Bush Signs Darfur Peace and Accountability Act, Endorsing Strong Diplomatic Pressure to End Genocide
Genocide Intervention Network (Washington, DC)
The Genocide Intervention Network commends President George W. Bush for signing the Darfur Peace and Accountability Act, which will impose economic and political pressure on the government of Sudan for its pursuit of genocide in Darfur. The signing of the DPAA follows recent appropriation by Congress of $20 million in support to the African Union peacekeeping mission already in Sudan.
The legislation comes at a time of increased violence in Darfur - where state-sponsored militias have killed at least 450,000 civilians and displaced 2.5 million people - and continued refusal by the government of Sudan to allow UN peacekeepers into the region.
The Genocide Intervention Network calls on the president to enforce the important provisions of the DPAA, including freezing the assets of individuals complicit in genocide and denying port entry to any cargo ship or oil tanker engaged in business with Sudan.
"The Darfur Peace and Accountability Act has the potential to seriously curtail the genocidal activities of the government of Sudan, but only if its provisions are seriously enforced," says GI-Net Executive Director Mark Hanis.
"It is troubling, however, that Congress chose to strip a vital section of the bill before passage, protecting individual states choosing to divest from Sudan," Hanis says. "The removal of this provision by Sen. Richard Lugar was especially disturbing given the wide, bipartisan support it enjoys in both houses of Congress."
In September, California Gov. Arnold Schwarzenegger signed into law a bill divesting the state's largest public shareholders from companies funding genocide in Darfur. Similar legislation is pending in at least 15 other states.

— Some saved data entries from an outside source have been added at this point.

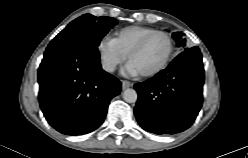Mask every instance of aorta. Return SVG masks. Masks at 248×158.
<instances>
[{
    "label": "aorta",
    "mask_w": 248,
    "mask_h": 158,
    "mask_svg": "<svg viewBox=\"0 0 248 158\" xmlns=\"http://www.w3.org/2000/svg\"><path fill=\"white\" fill-rule=\"evenodd\" d=\"M137 92L134 89H126L123 92V99L128 103H135L137 101Z\"/></svg>",
    "instance_id": "obj_1"
}]
</instances>
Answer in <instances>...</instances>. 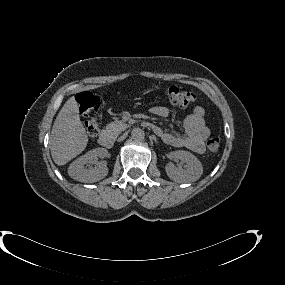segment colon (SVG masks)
Here are the masks:
<instances>
[{
    "label": "colon",
    "mask_w": 285,
    "mask_h": 285,
    "mask_svg": "<svg viewBox=\"0 0 285 285\" xmlns=\"http://www.w3.org/2000/svg\"><path fill=\"white\" fill-rule=\"evenodd\" d=\"M166 99L172 104L182 107L189 106L195 101V94L188 90H183L176 86H169L163 90ZM76 101L79 110L85 118V127L91 138L99 132V122L95 113L100 106V99L91 92H82L77 95ZM207 148L211 153H217L220 149L221 139L218 136L211 137L207 143Z\"/></svg>",
    "instance_id": "obj_1"
}]
</instances>
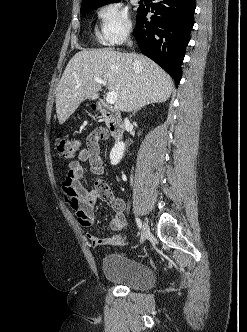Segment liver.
I'll return each instance as SVG.
<instances>
[{"label": "liver", "mask_w": 247, "mask_h": 332, "mask_svg": "<svg viewBox=\"0 0 247 332\" xmlns=\"http://www.w3.org/2000/svg\"><path fill=\"white\" fill-rule=\"evenodd\" d=\"M94 78L108 83V90L117 94L115 108L124 112L165 102L173 89L172 78L141 54L111 49L82 50L70 59L58 84L59 124H63L84 100L99 98L101 84Z\"/></svg>", "instance_id": "1"}]
</instances>
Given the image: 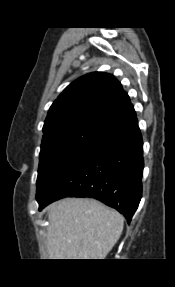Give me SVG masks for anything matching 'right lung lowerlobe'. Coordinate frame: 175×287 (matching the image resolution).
Returning <instances> with one entry per match:
<instances>
[{
  "instance_id": "98d812e1",
  "label": "right lung lower lobe",
  "mask_w": 175,
  "mask_h": 287,
  "mask_svg": "<svg viewBox=\"0 0 175 287\" xmlns=\"http://www.w3.org/2000/svg\"><path fill=\"white\" fill-rule=\"evenodd\" d=\"M143 141L136 115L119 122L41 196L39 210L63 197H91L128 222L142 196Z\"/></svg>"
}]
</instances>
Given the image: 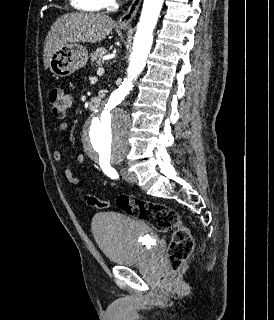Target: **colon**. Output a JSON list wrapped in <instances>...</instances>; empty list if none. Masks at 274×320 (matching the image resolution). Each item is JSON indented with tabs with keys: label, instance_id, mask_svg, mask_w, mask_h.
I'll return each mask as SVG.
<instances>
[{
	"label": "colon",
	"instance_id": "1",
	"mask_svg": "<svg viewBox=\"0 0 274 320\" xmlns=\"http://www.w3.org/2000/svg\"><path fill=\"white\" fill-rule=\"evenodd\" d=\"M48 100L53 115L60 118L65 116L72 105L71 98L63 87L50 88ZM85 199L89 205L96 204V200L88 195ZM116 203L119 210L132 218L146 222L160 233L167 234L173 231L168 249V261L174 272L183 268L194 249V241L189 227L180 220L177 211L162 203L127 196L118 198ZM98 206L101 209H109L112 204L109 200H100Z\"/></svg>",
	"mask_w": 274,
	"mask_h": 320
}]
</instances>
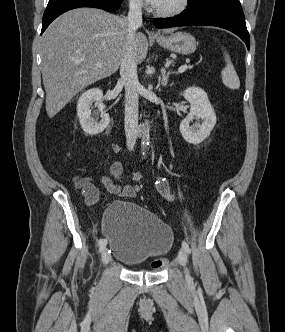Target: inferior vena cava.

The government of Sudan continues to block requests by the African Union to transfer peacekeeping operations to a larger United Nations force and has intensified its own campaign of violence and slaughter against the civilians of Darfur. With the passage of the Darfur Peace and Accountability Act, newly-appointed Special Envoy Andrew Natsios can bring the full weight of the United States' diplomatic efforts to bear on Sudan, GI-Net argues.
"Mr. Natsios should begin coordinating a diplomatic ceasefire process in Sudan that includes representatives from the government, rebel movements, tribal leaders, civil society and multinational organizations like the African Union," Hanis says. In 2005, a peace deal ending the 21-year civil war between the Sudanese government and Southern Sudan was successfully brokered by the United States.
"In addition to these diplomatic measures, the United States must publicly pledge logistical and communications support to the proposed UN peacekeeping force," Hanis says. "The US government should use all possible means to convince the government of Sudan to accept the UN peacekeepers, but in the interim must provide support to the African Union peacekeepers."
The Darfur peacekeeping budget for the African Union, at least $40 million per month, has been partially funded by appropriations from the United States such as the recent $20 million emergency funding introduced by Sens. Barack Obama and Harry Reid. More substantial funding, $307 million to date, has come from the European Union.